At the risk of stretching myself a bit thin on the painting front, between Steppe nomads and Italian Wars Spanish, I pressed ahead with basing the first two ranks of Goths. There will be a further two ranks (three bases) of lesser armoured miniatures to back them up and another six units of foot as well as many of cavalry, not to mention several units of bowmen! At the moment I'm still waiting for the gloss to settle on the final six miniatures before matting down so I'm guessing the unit will be complete in roughly a week.
I have to say they look nothing like the Goths I was at Uni with. The Uni ones were more aggressive-looking. And better armed. Probably smelt worse, too.
More great work Athers - well done.
Kein Plan überlebt den ersten Kontakt mit den Würfeln. (No plan survives the first contact with the dice.) Baron Mannshed von Wreckedoften, First Sea Lord of the Bavarian Admiralty.

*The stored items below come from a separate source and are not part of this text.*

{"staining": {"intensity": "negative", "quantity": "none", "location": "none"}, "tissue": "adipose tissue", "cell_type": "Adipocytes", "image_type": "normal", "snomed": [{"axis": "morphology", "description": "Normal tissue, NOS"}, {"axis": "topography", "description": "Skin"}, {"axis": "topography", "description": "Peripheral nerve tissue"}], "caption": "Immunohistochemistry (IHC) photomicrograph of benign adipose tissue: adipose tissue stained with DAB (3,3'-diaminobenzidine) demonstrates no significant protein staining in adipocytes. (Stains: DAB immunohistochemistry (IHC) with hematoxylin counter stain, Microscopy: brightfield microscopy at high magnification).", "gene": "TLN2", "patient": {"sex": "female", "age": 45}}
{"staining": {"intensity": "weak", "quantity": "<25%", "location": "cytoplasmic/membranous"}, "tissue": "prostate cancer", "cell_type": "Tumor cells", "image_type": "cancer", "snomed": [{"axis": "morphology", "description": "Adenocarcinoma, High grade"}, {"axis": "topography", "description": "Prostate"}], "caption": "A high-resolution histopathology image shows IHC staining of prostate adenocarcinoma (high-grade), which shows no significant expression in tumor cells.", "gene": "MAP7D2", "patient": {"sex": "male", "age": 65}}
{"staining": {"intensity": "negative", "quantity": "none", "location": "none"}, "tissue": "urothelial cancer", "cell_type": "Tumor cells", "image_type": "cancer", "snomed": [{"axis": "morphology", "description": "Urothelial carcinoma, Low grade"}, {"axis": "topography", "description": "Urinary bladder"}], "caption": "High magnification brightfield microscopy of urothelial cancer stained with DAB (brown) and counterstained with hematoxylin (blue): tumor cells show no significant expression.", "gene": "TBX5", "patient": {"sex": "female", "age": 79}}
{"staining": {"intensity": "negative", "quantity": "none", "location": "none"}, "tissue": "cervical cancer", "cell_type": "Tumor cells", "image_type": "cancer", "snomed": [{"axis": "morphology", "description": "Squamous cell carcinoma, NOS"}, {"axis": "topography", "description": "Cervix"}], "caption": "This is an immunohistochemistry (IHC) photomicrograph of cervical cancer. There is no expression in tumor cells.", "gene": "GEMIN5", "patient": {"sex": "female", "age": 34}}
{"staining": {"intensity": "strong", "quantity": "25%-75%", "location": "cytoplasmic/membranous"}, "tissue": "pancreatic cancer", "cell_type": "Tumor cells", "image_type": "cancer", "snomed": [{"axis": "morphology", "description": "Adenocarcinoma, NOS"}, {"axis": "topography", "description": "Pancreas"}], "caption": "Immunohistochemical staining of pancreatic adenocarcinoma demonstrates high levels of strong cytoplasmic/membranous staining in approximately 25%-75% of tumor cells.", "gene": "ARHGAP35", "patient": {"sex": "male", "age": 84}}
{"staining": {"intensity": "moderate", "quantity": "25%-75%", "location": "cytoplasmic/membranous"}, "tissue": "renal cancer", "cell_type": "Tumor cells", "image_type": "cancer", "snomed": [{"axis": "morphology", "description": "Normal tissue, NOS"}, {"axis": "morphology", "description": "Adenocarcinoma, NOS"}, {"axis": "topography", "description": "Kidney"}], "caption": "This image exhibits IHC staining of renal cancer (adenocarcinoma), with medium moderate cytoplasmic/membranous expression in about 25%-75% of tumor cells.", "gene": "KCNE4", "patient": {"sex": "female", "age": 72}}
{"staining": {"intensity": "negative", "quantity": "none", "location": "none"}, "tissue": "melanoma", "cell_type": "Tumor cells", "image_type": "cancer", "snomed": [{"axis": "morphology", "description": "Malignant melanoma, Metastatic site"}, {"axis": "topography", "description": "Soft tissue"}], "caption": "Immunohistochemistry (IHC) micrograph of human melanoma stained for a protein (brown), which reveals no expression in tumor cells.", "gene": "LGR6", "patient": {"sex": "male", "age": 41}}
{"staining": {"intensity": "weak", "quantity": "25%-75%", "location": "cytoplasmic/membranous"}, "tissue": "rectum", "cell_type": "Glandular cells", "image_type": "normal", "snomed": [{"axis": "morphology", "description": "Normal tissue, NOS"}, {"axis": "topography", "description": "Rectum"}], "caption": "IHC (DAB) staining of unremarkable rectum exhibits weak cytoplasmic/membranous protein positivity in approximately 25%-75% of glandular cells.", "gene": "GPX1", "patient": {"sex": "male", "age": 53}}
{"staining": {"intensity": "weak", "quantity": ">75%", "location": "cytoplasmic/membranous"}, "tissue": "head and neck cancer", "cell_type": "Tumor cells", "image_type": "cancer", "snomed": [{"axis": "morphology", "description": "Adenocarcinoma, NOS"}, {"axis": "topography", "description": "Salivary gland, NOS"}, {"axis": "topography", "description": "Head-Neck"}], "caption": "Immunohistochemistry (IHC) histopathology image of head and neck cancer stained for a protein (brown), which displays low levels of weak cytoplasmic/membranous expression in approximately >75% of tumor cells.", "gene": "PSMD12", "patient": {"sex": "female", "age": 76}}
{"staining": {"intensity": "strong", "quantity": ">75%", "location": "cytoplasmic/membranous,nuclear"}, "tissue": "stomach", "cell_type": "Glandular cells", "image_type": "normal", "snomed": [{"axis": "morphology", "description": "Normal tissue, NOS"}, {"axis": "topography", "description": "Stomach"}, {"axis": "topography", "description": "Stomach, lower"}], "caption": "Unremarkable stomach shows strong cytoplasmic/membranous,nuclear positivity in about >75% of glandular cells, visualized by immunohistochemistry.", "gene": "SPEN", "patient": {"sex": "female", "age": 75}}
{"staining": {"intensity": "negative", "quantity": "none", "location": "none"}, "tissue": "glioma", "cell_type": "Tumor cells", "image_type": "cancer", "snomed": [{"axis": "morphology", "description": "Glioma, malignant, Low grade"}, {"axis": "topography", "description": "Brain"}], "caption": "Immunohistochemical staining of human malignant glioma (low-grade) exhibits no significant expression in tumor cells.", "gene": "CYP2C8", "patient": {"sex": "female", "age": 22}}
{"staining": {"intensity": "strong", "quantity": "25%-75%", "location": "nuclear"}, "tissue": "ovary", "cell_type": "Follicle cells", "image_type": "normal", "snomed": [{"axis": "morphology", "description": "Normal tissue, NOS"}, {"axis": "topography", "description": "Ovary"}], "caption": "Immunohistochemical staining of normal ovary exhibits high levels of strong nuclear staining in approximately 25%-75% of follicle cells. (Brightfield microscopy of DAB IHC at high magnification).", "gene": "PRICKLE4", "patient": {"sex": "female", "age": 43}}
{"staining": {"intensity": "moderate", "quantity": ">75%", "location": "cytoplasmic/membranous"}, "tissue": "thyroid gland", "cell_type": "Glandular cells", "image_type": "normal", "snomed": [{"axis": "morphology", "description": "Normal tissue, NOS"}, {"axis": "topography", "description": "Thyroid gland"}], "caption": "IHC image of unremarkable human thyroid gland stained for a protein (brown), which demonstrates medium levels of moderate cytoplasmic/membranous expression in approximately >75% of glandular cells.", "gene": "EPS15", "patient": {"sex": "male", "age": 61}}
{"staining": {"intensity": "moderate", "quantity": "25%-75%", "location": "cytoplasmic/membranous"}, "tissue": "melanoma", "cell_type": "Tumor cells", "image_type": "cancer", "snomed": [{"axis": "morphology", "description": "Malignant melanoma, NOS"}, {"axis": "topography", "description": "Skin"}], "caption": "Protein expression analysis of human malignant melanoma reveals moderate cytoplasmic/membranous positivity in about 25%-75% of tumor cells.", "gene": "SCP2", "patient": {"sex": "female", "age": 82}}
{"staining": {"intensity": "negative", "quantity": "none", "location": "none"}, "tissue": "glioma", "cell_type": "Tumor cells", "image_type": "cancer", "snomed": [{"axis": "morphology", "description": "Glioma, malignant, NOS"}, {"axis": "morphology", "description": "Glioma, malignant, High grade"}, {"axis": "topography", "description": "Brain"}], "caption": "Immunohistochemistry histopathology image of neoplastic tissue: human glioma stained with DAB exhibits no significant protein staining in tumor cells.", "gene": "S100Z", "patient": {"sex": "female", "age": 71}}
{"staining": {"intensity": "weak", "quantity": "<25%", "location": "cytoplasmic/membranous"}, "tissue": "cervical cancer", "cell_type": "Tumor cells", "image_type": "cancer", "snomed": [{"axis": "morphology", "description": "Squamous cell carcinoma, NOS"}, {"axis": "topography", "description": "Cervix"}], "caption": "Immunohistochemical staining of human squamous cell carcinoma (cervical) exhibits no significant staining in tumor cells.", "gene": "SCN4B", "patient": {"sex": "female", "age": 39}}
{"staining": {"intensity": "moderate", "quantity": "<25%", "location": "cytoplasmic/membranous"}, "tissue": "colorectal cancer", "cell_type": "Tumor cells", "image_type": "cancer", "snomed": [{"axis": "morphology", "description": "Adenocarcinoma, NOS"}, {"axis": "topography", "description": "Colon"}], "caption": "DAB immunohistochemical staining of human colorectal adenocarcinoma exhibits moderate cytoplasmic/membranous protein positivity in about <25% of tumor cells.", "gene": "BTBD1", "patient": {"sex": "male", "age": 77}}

Really nice but my interest was piqued by the comments about Italian Wars Spanish- now those I'd love to see.
I'd also say you can never spread yourself too thin by jumping around various painting periods - I think it helps with productivity and the ability to focus on one is overrated!
ochoin wrote: ↑Sat Jul 17, 2021 8:45 am
Sublime.
Your Goths (I'm assuming reasonably 'late' ones) look not unlike their Roman adversaries....or are they enemies or perhaps foederati?
BTW I'm interested to know if you think the Goths' fighting abilities differ from Roman Comitatenses.
donald
The answer is they are the only decent sculpts available in 28mm. I'm very aware that the Ostrogoths in Italy would have looked more, well, Roman in the era I have in mind, but, these are the closest I'm going to get for the time being.